▸ What to produce
In the CEDH program description, rewrite the stretch that begins at "Graduates from CEDH" and stops after "Perez Advisors LLC.", changing "Graduates" to "Alumni".

▸ Page extract
Graduates from CEDH work in a wide variety of positions, from community-based organizations such as the East Los Angeles Community Corporation, the Los Angeles Alliance for a New Economy, and Trust South LA; to non-profit and commercial housing developers such as Esperanza Housing Corp., Creative Housing Associates., and Community Dynamics; to public sector agencies such as LA City Housing and Community Investment Dept., the LA Mayor’s Office, and the Los Angeles County Community Development Commission; to labor unions such as UNITE HERE!, the Service Employees International Union, Building Trades, and the AFL-CIO LA; and private sector organizations with community planning interests such as Community Corporation of Santa Monica, Chase Community Development Lending and Estolano, LeSar, and Perez Advisors LLC.

In addition to interning at many of the organizations listed above, CEDH students have also recently completed internships with the Bus Riders Union, California Calls, Food Chain Workers Alliance, Little Tokyo Service Center, Unión de Vecinos, and Venice Community Housing.

Stream Descriptions

In order to guide their study, CEDH students select one of two streams of study; Housing or Economic Development.

Housing
This stream offers the opportunity to explore innovative policy approaches to housing – particularly in nonprofit housing development – while learning the traditional tools of housing policy and planning. Current housing issues are assessed against a historical background of goals and effectiveness in improving housing outcomes, as well as the secondary impacts of housing policies and their connections to local economic development. The analysis casts a critical eye at understanding opportunities for building coalitions among low-income tenants, community-based organizations, and development professionals, as well as links to organizing among labor, women, and social service providers. The real estate methods provide a thorough grounding in current practice with an emphasis on affordable multifamily development. Many courses draw on international examples as well as domestic.

▸ Information
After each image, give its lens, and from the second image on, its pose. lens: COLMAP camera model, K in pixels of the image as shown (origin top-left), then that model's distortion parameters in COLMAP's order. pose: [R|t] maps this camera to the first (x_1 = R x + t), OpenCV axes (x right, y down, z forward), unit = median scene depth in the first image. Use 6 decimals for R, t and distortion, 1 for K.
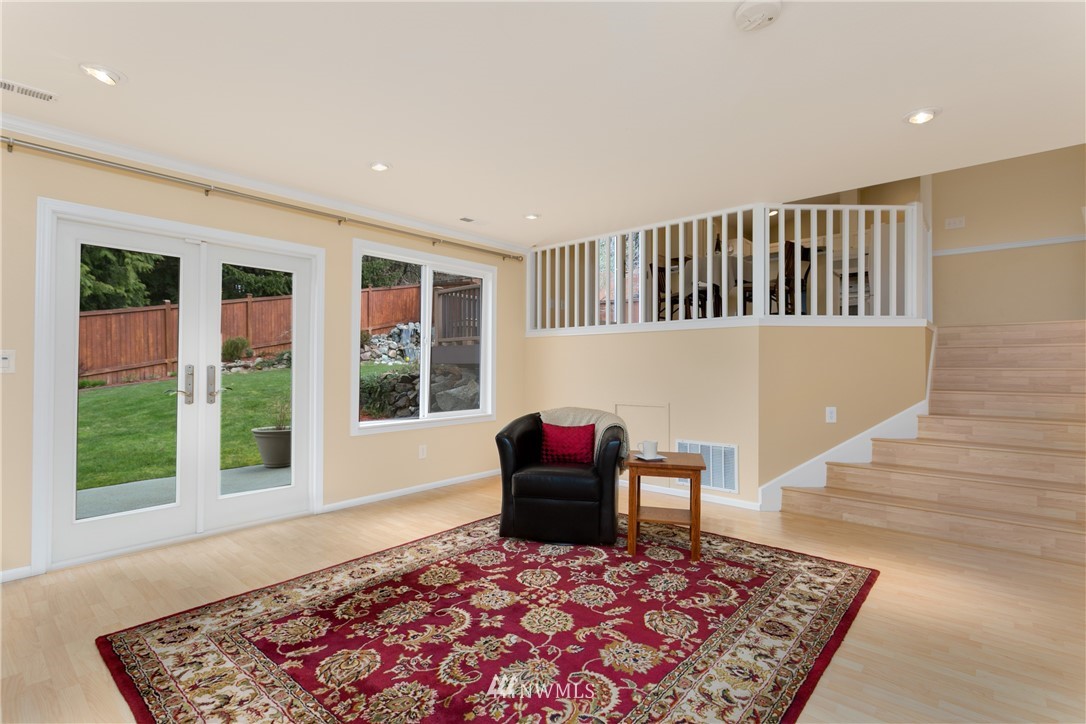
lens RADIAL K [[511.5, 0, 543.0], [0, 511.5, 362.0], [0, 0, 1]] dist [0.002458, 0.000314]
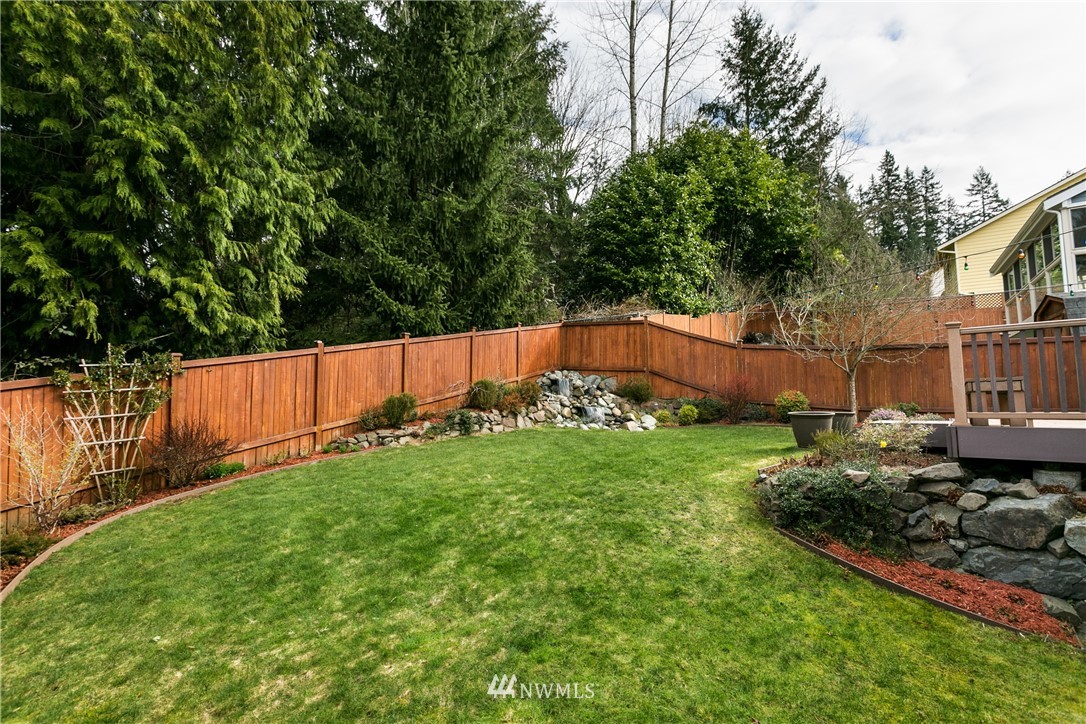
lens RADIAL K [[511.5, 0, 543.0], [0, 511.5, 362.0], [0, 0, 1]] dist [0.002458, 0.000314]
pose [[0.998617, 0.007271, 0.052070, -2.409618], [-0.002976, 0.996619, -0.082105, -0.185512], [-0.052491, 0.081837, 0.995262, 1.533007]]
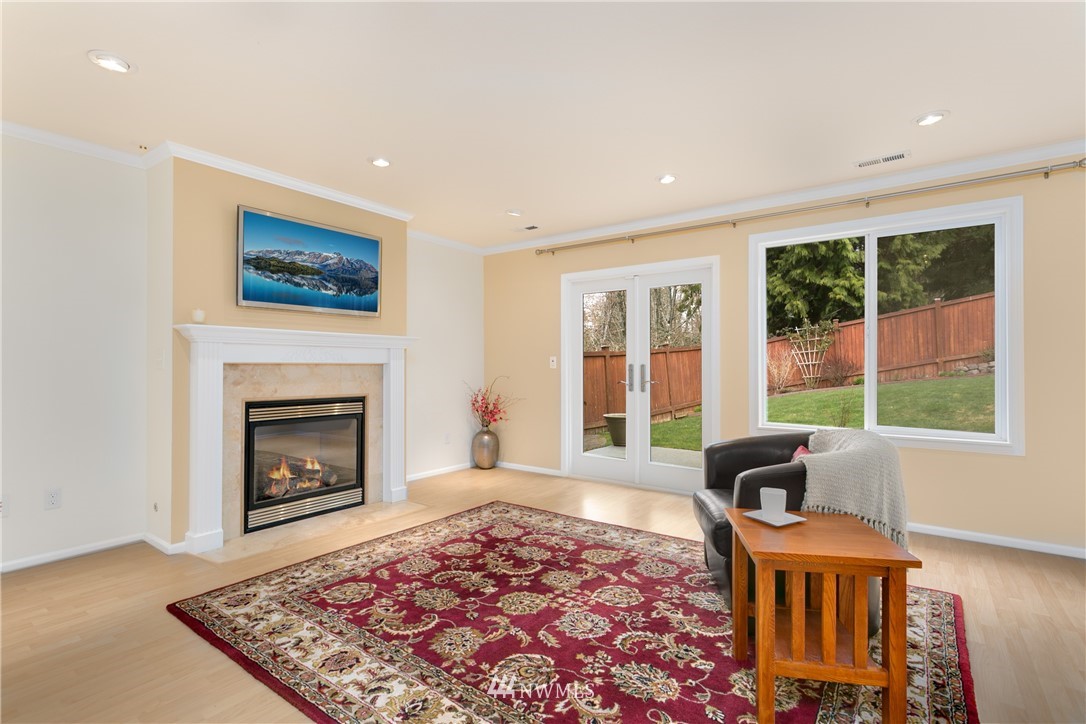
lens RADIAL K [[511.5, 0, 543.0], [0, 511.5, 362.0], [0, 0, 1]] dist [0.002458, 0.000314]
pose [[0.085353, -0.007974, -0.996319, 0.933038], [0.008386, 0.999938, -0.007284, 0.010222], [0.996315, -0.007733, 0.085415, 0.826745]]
* * *
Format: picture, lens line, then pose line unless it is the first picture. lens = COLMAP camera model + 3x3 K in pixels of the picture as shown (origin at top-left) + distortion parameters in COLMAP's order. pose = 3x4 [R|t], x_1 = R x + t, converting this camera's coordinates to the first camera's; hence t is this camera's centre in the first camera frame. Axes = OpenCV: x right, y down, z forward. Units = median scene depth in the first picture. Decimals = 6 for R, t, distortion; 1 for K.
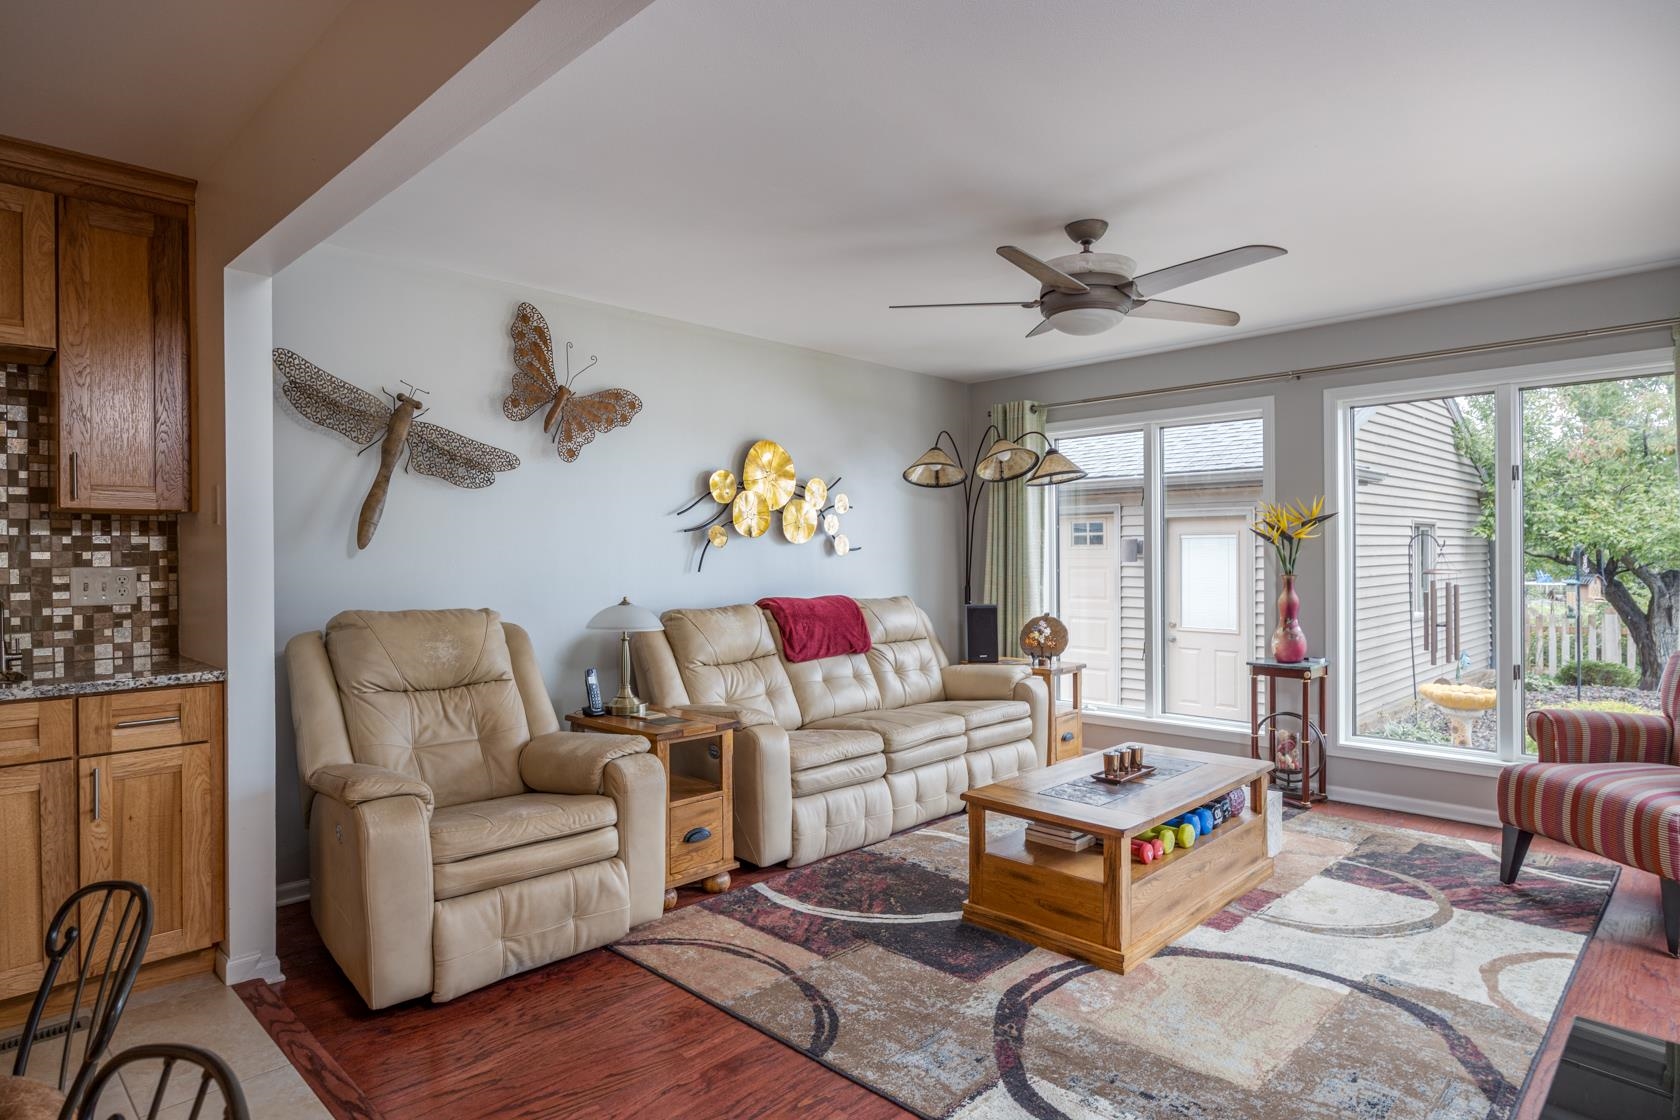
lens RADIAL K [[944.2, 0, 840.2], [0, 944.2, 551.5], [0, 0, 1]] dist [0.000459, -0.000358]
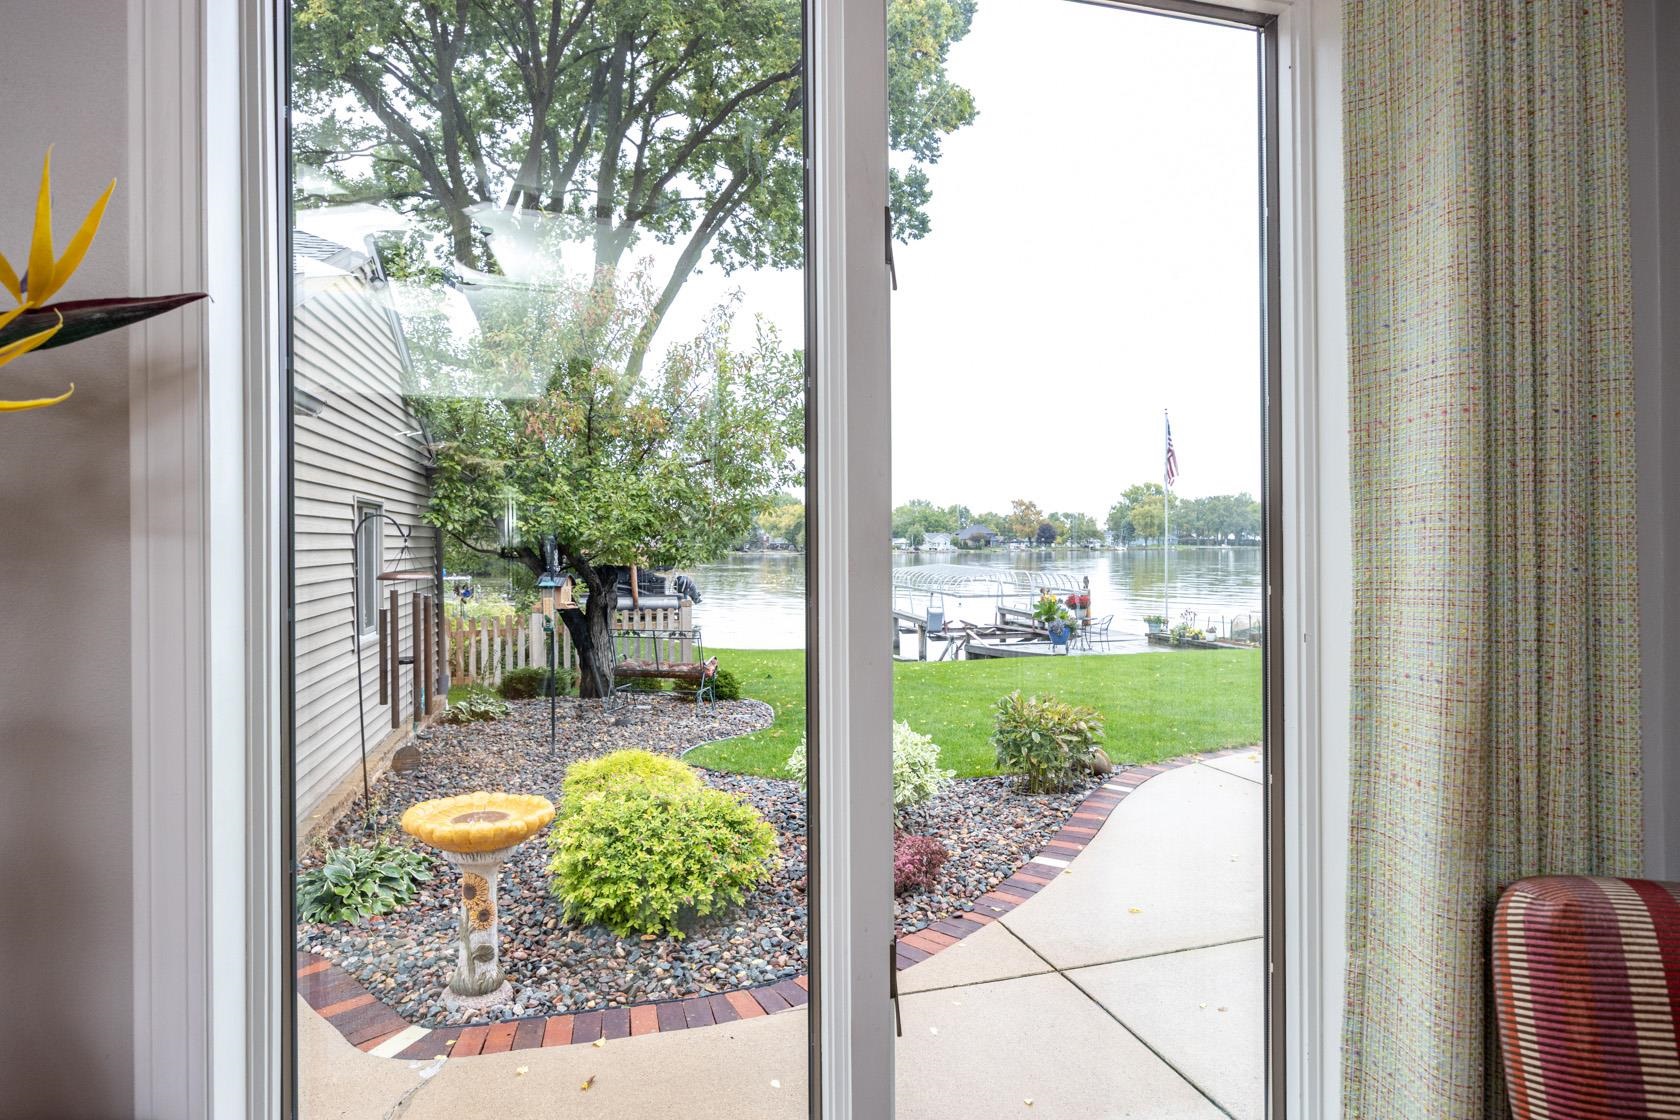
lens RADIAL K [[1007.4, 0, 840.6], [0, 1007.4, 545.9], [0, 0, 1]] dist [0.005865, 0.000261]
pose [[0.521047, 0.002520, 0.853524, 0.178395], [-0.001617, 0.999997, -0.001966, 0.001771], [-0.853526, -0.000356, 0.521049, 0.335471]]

▸ Solution
Alumni from CEDH work in a wide variety of positions, from community-based organizations such as the East Los Angeles Community Corporation, the Los Angeles Alliance for a New Economy, and Trust South LA; to non-profit and commercial housing developers such as Esperanza Housing Corp., Creative Housing Associates., and Community Dynamics; to public sector agencies such as LA City Housing and Community Investment Dept., the LA Mayor’s Office, and the Los Angeles County Community Development Commission; to labor unions such as UNITE HERE!, the Service Employees International Union, Building Trades, and the AFL-CIO LA; and private sector organizations with community planning interests such as Community Corporation of Santa Monica, Chase Community Development Lending and Estolano, LeSar, and Perez Advisors LLC.